The trial is aimed at assessing anti-tumour activity of ANG1005 as a new approach to treating primary brain cancers including recurrent glioblastoma multiforme (GBM) and anaplastic glioma.
Angiochem CEO Jean-Paul Castaigne said: "There is a significant unmet need for innovative new treatments for recurrent gliomas such as GBM, one of the most common and most aggressive forms of primary brain cancer.
"In preclinical and early clinical studies, ANG1005 has demonstrated the ability to cross the blood brain barrier, offering the potential for significant benefit to this patient population with a very challenging cancer."
A total of 83 patients with recurrent high-grade glioma will be enrolled in the Phase II clinical trial, which will be carried out at around ten US clinical sites.
Endpoints of the trial include objective response rate, progression-free survival and median overall survival, in addition to safety and tolerability.
The company previously completed a Phase I trial of ANG1005 in patients with recurrent glioma, which showed promising signs of anti-tumour activity.
According to the company, ANG1005 represents the first oncology product to leverage the low-density lipoprotein receptor-related protein 1 (LRP-1) pathway to cross the blood-brain barrier (BBB) and enter cancer cells.

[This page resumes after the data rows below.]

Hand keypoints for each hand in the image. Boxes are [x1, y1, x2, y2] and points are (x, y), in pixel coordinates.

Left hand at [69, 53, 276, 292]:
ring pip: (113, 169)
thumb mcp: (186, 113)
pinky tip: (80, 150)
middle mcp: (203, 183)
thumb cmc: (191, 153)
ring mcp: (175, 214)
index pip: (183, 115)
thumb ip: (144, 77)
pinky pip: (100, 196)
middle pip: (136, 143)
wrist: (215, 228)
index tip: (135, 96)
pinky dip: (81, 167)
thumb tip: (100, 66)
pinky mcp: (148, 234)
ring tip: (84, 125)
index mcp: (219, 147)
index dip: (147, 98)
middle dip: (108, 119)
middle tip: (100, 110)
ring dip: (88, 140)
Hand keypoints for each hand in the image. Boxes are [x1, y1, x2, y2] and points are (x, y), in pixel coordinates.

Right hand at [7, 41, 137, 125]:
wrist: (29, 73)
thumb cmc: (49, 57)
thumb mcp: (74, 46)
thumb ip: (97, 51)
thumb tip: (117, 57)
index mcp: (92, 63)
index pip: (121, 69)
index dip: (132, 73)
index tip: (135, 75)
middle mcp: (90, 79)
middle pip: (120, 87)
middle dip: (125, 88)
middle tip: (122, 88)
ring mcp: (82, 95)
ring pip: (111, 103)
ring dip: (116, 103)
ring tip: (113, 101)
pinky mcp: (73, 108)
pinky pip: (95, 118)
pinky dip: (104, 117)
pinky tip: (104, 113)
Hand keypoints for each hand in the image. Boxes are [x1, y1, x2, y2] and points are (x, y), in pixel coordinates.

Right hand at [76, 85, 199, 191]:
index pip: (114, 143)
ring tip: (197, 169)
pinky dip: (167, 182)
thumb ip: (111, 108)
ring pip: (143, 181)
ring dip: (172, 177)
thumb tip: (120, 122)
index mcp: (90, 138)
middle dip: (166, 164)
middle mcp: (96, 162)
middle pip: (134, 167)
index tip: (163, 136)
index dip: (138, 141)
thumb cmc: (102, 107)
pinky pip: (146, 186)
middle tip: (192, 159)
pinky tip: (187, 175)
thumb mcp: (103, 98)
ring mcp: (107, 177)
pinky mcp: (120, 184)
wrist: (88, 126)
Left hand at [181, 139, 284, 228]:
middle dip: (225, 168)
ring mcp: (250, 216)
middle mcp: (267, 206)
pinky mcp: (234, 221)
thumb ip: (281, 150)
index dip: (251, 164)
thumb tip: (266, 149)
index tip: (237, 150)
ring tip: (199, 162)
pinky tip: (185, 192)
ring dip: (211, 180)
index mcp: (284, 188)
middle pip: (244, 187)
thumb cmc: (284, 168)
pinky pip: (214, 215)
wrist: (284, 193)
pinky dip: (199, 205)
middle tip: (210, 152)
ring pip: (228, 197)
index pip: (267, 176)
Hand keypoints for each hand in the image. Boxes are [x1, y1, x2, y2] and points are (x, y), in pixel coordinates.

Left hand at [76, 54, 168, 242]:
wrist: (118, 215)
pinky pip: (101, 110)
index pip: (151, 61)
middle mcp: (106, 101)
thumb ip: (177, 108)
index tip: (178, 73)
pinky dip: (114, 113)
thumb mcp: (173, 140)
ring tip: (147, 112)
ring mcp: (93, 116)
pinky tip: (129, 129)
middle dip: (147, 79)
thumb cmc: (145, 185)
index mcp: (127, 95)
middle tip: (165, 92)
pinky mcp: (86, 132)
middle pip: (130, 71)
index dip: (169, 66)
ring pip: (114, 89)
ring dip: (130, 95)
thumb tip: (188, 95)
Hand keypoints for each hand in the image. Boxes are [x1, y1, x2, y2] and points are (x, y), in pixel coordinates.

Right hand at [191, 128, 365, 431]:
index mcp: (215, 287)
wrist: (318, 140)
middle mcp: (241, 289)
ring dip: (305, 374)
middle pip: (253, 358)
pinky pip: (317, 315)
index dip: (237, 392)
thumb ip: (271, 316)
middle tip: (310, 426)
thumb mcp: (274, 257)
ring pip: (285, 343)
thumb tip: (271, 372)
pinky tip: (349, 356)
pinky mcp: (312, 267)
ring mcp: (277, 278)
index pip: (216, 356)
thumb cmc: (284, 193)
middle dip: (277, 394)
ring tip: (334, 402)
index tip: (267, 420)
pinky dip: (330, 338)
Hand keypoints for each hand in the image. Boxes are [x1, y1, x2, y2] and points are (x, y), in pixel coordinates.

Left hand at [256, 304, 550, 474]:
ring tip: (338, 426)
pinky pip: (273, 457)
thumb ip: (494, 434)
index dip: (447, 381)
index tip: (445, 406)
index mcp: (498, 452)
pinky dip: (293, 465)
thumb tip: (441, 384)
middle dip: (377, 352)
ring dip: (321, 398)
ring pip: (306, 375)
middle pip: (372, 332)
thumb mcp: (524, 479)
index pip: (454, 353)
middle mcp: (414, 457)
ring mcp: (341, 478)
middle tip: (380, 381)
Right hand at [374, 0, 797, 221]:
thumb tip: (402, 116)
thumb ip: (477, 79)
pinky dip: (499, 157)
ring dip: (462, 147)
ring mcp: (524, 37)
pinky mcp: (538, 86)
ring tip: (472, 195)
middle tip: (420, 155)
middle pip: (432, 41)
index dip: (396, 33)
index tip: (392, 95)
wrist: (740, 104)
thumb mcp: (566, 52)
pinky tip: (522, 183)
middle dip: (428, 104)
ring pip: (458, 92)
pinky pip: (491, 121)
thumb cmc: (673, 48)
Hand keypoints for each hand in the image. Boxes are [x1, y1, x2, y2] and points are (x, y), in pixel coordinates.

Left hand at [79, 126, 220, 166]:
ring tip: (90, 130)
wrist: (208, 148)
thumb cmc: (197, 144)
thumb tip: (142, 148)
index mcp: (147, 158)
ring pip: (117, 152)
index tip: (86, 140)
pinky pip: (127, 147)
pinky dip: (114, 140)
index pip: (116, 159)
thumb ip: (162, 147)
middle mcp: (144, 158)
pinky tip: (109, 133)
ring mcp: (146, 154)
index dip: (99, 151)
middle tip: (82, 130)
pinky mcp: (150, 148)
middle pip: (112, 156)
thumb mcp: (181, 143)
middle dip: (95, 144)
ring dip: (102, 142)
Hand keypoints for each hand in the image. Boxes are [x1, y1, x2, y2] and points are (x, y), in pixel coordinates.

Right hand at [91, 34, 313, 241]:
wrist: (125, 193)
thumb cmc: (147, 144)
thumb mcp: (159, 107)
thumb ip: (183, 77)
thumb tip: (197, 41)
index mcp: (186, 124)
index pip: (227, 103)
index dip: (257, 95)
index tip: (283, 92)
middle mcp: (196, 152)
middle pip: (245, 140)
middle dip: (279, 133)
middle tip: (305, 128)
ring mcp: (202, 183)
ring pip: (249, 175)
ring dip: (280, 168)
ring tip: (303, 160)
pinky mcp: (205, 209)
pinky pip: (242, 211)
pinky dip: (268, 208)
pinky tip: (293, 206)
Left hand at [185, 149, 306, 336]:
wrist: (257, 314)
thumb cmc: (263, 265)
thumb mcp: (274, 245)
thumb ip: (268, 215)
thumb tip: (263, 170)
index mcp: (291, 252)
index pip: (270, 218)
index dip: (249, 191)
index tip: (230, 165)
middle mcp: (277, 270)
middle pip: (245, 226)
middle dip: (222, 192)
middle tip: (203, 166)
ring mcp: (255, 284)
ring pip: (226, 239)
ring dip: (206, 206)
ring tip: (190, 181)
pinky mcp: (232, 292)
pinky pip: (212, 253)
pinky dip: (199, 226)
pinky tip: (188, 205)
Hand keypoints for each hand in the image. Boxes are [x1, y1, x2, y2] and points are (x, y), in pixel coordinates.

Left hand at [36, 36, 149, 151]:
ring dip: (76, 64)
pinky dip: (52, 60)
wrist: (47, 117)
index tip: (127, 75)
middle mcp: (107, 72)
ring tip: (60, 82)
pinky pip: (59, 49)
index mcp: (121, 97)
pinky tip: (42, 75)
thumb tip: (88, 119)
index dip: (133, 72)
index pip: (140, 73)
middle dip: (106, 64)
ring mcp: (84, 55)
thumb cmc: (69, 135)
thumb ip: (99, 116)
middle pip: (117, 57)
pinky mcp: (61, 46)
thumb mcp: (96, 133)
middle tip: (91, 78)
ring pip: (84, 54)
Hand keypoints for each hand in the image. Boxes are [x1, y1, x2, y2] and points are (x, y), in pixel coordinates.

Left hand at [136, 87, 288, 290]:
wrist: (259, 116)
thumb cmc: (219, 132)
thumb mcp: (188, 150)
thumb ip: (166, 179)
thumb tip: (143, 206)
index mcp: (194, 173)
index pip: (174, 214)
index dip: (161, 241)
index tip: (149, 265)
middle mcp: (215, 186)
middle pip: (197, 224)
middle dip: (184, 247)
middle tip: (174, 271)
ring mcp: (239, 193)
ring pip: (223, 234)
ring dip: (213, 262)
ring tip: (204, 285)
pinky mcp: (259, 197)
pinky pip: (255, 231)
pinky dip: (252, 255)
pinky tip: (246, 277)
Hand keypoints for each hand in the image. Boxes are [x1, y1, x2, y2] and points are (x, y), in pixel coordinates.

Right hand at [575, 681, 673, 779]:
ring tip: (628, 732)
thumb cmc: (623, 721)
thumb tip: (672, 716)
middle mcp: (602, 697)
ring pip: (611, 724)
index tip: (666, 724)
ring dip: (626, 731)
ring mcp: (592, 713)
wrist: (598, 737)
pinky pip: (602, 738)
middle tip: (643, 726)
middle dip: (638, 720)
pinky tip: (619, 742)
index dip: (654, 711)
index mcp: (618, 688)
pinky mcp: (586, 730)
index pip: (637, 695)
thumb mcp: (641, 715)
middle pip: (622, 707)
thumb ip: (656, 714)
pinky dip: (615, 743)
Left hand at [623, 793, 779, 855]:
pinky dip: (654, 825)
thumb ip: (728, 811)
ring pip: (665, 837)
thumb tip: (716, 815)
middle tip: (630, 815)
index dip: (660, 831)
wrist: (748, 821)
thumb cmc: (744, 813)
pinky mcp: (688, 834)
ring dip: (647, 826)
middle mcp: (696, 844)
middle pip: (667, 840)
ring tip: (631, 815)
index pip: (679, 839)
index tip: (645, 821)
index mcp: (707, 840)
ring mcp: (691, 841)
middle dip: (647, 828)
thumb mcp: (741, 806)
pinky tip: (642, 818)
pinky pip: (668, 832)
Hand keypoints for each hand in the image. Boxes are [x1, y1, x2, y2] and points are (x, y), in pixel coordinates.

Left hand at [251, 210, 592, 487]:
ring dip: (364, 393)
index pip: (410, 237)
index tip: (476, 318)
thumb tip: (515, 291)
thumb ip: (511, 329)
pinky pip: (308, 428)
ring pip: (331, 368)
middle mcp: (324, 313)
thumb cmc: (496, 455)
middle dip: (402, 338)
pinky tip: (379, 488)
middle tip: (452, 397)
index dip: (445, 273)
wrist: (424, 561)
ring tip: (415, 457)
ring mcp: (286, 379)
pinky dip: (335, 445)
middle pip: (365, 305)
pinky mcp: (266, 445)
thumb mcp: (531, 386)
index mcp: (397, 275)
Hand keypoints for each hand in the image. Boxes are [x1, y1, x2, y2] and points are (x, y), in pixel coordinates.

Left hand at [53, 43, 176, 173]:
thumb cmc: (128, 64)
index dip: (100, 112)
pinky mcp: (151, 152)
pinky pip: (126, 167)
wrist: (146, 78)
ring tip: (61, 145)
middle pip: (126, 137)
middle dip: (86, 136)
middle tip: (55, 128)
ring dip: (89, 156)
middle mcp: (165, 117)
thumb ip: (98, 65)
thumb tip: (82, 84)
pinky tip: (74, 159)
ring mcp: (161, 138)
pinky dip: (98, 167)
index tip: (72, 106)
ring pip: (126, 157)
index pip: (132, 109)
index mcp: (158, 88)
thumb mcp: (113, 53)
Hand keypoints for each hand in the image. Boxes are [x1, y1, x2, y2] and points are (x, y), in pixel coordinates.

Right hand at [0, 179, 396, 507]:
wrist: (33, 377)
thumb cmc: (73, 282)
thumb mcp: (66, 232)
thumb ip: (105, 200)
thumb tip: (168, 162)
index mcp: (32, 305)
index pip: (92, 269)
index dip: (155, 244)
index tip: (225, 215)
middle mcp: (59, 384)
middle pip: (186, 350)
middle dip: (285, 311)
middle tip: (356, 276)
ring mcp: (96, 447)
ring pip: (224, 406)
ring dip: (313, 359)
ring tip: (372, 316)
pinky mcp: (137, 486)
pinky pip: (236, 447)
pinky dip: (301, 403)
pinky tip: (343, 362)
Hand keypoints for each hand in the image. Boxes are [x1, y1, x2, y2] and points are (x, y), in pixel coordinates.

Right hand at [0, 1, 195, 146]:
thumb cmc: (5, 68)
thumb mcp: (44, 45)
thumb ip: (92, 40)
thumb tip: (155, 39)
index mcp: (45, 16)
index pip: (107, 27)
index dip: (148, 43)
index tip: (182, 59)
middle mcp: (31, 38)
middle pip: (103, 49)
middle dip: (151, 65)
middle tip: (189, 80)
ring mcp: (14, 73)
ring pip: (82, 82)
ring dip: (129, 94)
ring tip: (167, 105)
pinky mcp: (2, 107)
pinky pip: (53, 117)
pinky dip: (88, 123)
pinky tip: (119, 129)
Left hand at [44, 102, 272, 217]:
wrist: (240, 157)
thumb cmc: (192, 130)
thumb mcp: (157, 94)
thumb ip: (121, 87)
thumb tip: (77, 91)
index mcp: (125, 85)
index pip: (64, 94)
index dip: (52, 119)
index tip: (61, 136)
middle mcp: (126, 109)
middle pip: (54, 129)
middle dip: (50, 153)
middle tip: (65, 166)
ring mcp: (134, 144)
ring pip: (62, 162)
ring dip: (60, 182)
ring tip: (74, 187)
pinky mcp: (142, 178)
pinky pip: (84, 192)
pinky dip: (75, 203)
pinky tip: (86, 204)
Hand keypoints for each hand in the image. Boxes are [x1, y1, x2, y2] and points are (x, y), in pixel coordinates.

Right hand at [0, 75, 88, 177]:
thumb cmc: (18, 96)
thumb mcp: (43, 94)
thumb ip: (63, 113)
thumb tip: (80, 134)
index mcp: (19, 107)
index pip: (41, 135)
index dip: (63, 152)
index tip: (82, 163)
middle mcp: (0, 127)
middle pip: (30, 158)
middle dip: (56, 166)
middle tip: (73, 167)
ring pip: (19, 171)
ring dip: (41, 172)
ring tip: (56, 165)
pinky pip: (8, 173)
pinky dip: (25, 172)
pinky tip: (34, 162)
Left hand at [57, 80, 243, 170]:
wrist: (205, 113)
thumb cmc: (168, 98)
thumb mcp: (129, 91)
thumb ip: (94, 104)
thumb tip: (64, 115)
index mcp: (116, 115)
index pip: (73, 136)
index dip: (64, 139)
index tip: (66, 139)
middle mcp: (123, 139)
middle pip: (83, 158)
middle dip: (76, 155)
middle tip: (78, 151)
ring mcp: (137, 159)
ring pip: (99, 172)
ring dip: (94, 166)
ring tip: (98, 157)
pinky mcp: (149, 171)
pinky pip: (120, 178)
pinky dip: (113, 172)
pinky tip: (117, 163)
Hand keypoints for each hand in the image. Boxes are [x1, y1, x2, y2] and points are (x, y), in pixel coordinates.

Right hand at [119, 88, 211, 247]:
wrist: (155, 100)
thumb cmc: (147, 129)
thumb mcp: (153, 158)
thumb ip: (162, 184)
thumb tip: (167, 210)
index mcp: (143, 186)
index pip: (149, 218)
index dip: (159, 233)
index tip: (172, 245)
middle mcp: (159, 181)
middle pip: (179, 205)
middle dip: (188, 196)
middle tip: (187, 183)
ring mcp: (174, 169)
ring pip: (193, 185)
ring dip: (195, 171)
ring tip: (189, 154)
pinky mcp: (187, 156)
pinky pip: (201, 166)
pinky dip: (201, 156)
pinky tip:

Around 200 patients were involved in three clinical trials of ANG1005, which include two Phase I trials where the product has shown tolerability similar to paclitaxel and indications of activity, and a Phase II trial for which the intent-to-treat (ITT) analysis showed encouraging signs of anti-tumour activity.
The company started the multi-study Phase II clinical programme in order to further confirm the clinical activity of ANG1005 observed in the earlier studies.
ANG1005 is a derivative of paclitaxel that uses proprietary receptor-targeting peptide technology to cross the blood-brain barrier for the treatment of tumours in the brain, including primary tumors and cancers that have metastasized to the brain.
Image: A high magnification micrograph of an oligodendroglioma. Photo: courtesy of Nephron.